Counteracting temporal attacks in Video Copy Detection
Katarzyna Fojcik, Piotr Syga
TL;DR
This paper tackles the challenge of Video Copy Detection under adversarial and large-scale conditions by reexamining the META AI Challenge Dual-level approach. It introduces an improved frame extraction method based on local maxima of interframe differences with Hanning smoothing, reducing frame counts by up to 144× and achieving around 2× faster inference while maintaining comparable $μAP$. The method demonstrates enhanced robustness to temporal attacks, with only ~5–7% $μAP$ loss under targeted perturbations, in contrast to the severe degradation faced by the original Dual-level method.
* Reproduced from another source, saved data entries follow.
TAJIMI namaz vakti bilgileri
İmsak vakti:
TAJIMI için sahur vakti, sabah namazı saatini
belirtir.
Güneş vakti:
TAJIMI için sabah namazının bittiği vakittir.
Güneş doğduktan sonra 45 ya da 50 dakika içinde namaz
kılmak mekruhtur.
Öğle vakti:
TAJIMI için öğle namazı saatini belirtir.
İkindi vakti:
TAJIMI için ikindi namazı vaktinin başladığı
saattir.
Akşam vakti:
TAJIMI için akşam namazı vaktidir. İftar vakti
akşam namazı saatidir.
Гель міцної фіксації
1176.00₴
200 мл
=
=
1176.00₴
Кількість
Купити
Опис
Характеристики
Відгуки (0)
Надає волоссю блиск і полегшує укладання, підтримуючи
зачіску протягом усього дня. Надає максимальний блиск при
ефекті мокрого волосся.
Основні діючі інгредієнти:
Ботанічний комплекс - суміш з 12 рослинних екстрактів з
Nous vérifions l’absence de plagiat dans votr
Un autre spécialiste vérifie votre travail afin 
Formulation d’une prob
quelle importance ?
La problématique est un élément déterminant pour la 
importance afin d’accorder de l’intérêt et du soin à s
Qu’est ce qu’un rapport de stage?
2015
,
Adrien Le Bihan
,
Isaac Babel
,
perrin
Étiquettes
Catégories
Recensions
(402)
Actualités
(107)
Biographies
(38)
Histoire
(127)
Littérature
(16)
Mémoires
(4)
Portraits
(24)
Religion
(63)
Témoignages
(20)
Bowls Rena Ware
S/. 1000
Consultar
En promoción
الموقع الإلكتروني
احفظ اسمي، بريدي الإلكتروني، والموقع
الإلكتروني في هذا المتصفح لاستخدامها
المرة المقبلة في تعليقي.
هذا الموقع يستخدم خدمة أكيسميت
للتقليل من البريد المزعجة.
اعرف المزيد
These gains yield a more practical, scalable VCD solution for real-world, resource-constrained settings, with future directions including adaptive temporal alignment, cross-modal attacks, and interpretability.
Abstract
Video Copy Detection (VCD) plays a crucial role in copyright protection and content verification by identifying duplicates and near-duplicates in large-scale video databases. The META AI Challenge on video copy detection provided a benchmark for evaluating state-of-the-art methods, with the Dual-level detection approach emerging as a winning solution. This method integrates Video Editing Detection and Frame Scene Detection to handle adversarial transformations and large datasets efficiently. However, our analysis reveals significant limitations in the VED component, particularly in its ability to handle exact copies. Moreover, Dual-level detection shows vulnerability to temporal attacks. To address it, we propose an improved frame selection strategy based on local maxima of interframe differences, which enhances robustness against adversarial temporal modifications while significantly reducing computational overhead. Our method achieves an increase of 1.4 to 5.8 times in efficiency over the standard 1 FPS approach. Compared to Dual-level detection method, our approach maintains comparable micro-average precision ($μ$AP) while also demonstrating improved robustness against temporal attacks. Given 56\% reduced representation size and the inference time of more than 2 times faster, our approach is more suitable to real-world resource restriction.